## The problem
Repeat every record exactly as written.
**********
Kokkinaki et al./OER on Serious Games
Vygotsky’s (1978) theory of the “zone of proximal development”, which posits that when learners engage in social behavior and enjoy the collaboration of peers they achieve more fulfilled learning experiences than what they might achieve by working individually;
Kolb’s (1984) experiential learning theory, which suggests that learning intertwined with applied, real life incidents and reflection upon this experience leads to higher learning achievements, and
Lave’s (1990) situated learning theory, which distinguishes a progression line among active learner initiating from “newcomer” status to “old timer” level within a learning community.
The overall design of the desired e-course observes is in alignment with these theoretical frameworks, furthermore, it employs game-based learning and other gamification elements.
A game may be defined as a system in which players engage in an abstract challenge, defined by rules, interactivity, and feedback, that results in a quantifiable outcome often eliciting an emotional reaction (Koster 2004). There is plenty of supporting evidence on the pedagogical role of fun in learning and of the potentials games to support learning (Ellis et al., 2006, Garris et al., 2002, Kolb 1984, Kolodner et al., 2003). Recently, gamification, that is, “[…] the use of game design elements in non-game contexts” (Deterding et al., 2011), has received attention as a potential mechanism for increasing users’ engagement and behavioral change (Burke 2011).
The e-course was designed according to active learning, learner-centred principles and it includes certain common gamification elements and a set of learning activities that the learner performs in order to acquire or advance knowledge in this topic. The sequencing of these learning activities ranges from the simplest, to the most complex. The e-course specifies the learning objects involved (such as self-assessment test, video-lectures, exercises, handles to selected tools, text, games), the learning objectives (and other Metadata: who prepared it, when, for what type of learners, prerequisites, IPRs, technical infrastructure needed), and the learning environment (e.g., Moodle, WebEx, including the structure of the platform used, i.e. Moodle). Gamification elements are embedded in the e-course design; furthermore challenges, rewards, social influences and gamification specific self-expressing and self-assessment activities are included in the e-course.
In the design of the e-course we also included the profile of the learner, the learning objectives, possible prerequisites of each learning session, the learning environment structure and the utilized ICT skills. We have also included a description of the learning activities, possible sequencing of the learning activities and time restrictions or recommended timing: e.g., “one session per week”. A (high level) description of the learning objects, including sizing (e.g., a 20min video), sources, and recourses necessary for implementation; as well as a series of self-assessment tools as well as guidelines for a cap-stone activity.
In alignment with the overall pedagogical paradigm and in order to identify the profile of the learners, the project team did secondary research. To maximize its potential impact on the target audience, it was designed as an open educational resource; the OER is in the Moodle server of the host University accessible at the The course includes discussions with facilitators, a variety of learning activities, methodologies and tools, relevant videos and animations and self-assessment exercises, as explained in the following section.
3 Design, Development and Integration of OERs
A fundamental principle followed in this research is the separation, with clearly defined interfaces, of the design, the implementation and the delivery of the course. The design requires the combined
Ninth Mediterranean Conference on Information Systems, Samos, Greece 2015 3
**********
## Output below
Kokkinaki et al./OER on Serious Games
Vygotsky’s (1978) theory of the “zone of proximal development”, which posits that when learners engage in social behavior and enjoy the collaboration of peers they achieve more fulfilled learning experiences than what they might achieve by working individually;
Kolb’s (1984) experiential learning theory, which suggests that learning intertwined with applied, real life incidents and reflection upon this experience leads to higher learning achievements, and
Lave’s (1990) situated learning theory, which distinguishes a progression line among active learner initiating from “newcomer” status to “old timer” level within a learning community.
The overall design of the desired e-course observes is in alignment with these theoretical frameworks, furthermore, it employs game-based learning and other gamification elements.
A game may be defined as a system in which players engage in an abstract challenge, defined by rules, interactivity, and feedback, that results in a quantifiable outcome often eliciting an emotional reaction (Koster 2004). There is plenty of supporting evidence on the pedagogical role of fun in learning and of the potentials games to support learning (Ellis et al., 2006, Garris et al., 2002, Kolb 1984, Kolodner et al., 2003). Recently, gamification, that is, “[…] the use of game design elements in non-game contexts” (Deterding et al., 2011), has received attention as a potential mechanism for increasing users’ engagement and behavioral change (Burke 2011).
The e-course was designed according to active learning, learner-centred principles and it includes certain common gamification elements and a set of learning activities that the learner performs in order to acquire or advance knowledge in this topic. The sequencing of these learning activities ranges from the simplest, to the most complex. The e-course specifies the learning objects involved (such as self-assessment test, video-lectures, exercises, handles to selected tools, text, games), the learning objectives (and other Metadata: who prepared it, when, for what type of learners, prerequisites, IPRs, technical infrastructure needed), and the learning environment (e.g., Moodle, WebEx, including the structure of the platform used, i.e. Moodle). Gamification elements are embedded in the e-course design; furthermore challenges, rewards, social influences and gamification specific self-expressing and self-assessment activities are included in the e-course.
In the design of the e-course we also included the profile of the learner, the learning objectives, possible prerequisites of each learning session, the learning environment structure and the utilized ICT skills. We have also included a description of the learning activities, possible sequencing of the learning activities and time restrictions or recommended timing: e.g., “one session per week”. A (high level) description of the learning objects, including sizing (e.g., a 20min video), sources, and recourses necessary for implementation; as well as a series of self-assessment tools as well as guidelines for a cap-stone activity.
In alignment with the overall pedagogical paradigm and in order to identify the profile of the learners, the project team did secondary research. To maximize its potential impact on the target audience, it was designed as an open educational resource; the OER is in the Moodle server of the host University accessible at the The course includes discussions with facilitators, a variety of learning activities, methodologies and tools, relevant videos and animations and self-assessment exercises, as explained in the following section.
3 Design, Development and Integration of OERs
A fundamental principle followed in this research is the separation, with clearly defined interfaces, of the design, the implementation and the delivery of the course. The design requires the combined
Ninth Mediterranean Conference on Information Systems, Samos, Greece 2015 3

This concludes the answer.